Im Jahr 2000 feierten Magma das 30-jährige Bandjubiläum. In Paris im Trianon fanden im Mai zwei Konzerte statt, bei denen erstmals die komplette "Theusz Hamtaahk"-Trilogie aus "Theusz Hamtaahk", "Wurdah Ïtah" und "Mekanïk Destruktïw Kommandöh" von derselben Band aufgeführt wurden. Dies geschah in der Besetzung C. und S. Vander, Feuillebois, Mac Gaw, Borghi, Bussonnet, Antoine Paganotti (Gesang, Piano) und Jean-Christophe Gamet (Gesang). Unterstützt wurde die Band teilweise von Julie Vander und Claude Lamamy (Gesang) bei "Wurdah Itah", beziehungsweise einem Bläsersatz bei "Mekanïk Destruktïw Kommandöh". Die Aufnahmen wurden als dreifaches CD-Set veröffentlicht. Im Jahre 2004 legten Magma mit "K.A" dann ein neues Album vor, das ein Stück aus den 70er Jahren rekonstruierte und daher stilistisch direkt an die klassische Phase der Band Mitte der 70er Jahre anschloss (und erneut kobaïanische Texte aufwies). Die kurz darauf erfolgte Veröffentlichung "Uber Kommandoh" war eine nicht autorisierte Kompilation. Ab 2006 setzte die Gruppe ihr Rekonstruktionswerk fort und arbeitete an "Emëhntëht-Rê", einem albumfüllenden Stück, das 2009 ihre zweite Alben-Trilogie vervollständigte.

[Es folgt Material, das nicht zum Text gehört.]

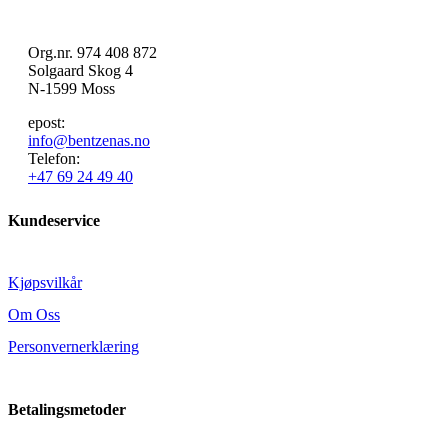
Org.nr. 974 408 872
Solgaard Skog 4
N-1599 Moss
epost:
info@bentzenas.no
Telefon:
+47 69 24 49 40
Kundeservice
Kjøpsvilkår
Om Oss
Personvernerklæring
Betalingsmetoder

Im Februar 2008 verliessen die Paganotti-Geschwister und Emmanuel Borghi die Band aus persönlichen Gründen, wurden aber bei "Emëhntëht-Rê" ebenso als Gastmusiker geführt wie auch Claude Lamamy, Marcus Linon (Sohn von Stella Vander und Francis Linon) und Pierre-Michel Sivadier. Die Hauptbesetzung bildeten C. u. S. Vander, Feuillebois, Hervé Aknin (Gesang), Benoît Alziary (Vibraphon), Mac Gaw, Bruno Ruder (Fender Rhodes) und Bussonnet. Diese Besetzung war es auch, die im Jahre 2012 "Félicité Thösz" einspielte. Hierbei handelte es sich um ein Album aus neueren Kompositionen aus den Jahren 1992 und 1993, sowie 2001 und 2002, die aber erst seit 2009 bei Konzerten von Magma zu hören waren. Bei den beiden nachfolgenden Studio-Minialben "Rïah Sahïltaahk" (2014) und "Šlag Tanz" (2015) ersetzte Jéremie Ternoy Bruno Ruder. Im Juli 2015 gab James Mac Gaw bekannt, an Krebs erkrankt zu sein. Im Juli 2016 spielten Rudy Blas Gitarre und Jérôme Martineau-Ricotti Keyboards, die restliche Besetzung blieb gleich. Die Gruppe um Christian und Stella Vander ist auch heute noch aktiv.